IRPC
- Native name: ไออาร์พีซี
- Company type: Public
- Traded as: SET: IRPC
- ISIN: TH0471010Y04
- Industry: Petroleum; petrochemical;
- Founded: 1978
- Founder: Prachai Leophai-ratana
- Headquarters: Rayong, Thailand
- Area served: Asia
- Key people: Sukrit Surabotsophon (president)
- Revenue: ▼$8.1 billion USD (2014)
- Total assets: ▲$4.6 billion USD (2014)
- Total equity: ▼$1.9 billion USD (2014)
- Parent: PTT Group
- Website: Official website

= IRPC =

Thai petroleum and petrochemical company

IRPC Public Company Limited or simply IRPC (Integrated Refinery & Petrochemical Complex) (ไออาร์พีซี) is a Thai Public SET-listed Petroleum and Petrochemical company. It is a subsidiary of PTT Group, formerly Thai Petrochemical Industry Public Company Limited or "TPI", which was founded in 1978 by the Leophairatana family.

The company started producing plastic pellets for sale in 1982 and expanded the product line of various types of plastic resin products, including expanding factories and building infrastructure for the complete petrochemical industry.

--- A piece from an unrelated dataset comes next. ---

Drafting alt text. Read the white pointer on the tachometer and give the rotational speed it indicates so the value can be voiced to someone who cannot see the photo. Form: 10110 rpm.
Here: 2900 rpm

The company later faced a financial crisis after the Thai baht floating in 1997 and the company entered the rehabilitation process in 2000 and was successful in business rehabilitation on April 26, 2006.

IRPC is company based in Mueang Rayong District, Rayong Province, Thailand.

==Production Line==
IRPC Petroleum and Petrochemical Plant Group consists of 3 main parts which are:
- Oil refinery; With a refining capacity of 215,000 barrels per day can produce a variety of petroleum products such as liquefied petroleum gas (LPG), naphtha, gasoline, diesel oil, fuel oil, solution and asphalt.
- Lube base oil refinery; Producing basic lubricant products and try residues according to the characteristics and suitability for use as follows:
  - 60 SN is used as a raw material for the production of transmission oil such as transformers.
  - 150 SN is used as a lubricant raw material for manufacturing industries such as the automobile industry.
  - 500 SN is used as a raw material for almost every lubricant industry.
  - 150 BS is used in industries and machines with high friction, such as engines, trucks, trains etc.
- Petrochemical Plant Group, consisting of upstream to downstream petrochemical plants which brought naphtha and liquefied petroleum gas from the oil refinery to be used as feedstock for primary petrochemical products, which are olefins and aromatics which is used to produce downstream petrochemical products such as plastic resins to sell to plastic forming operators and the continuous industry.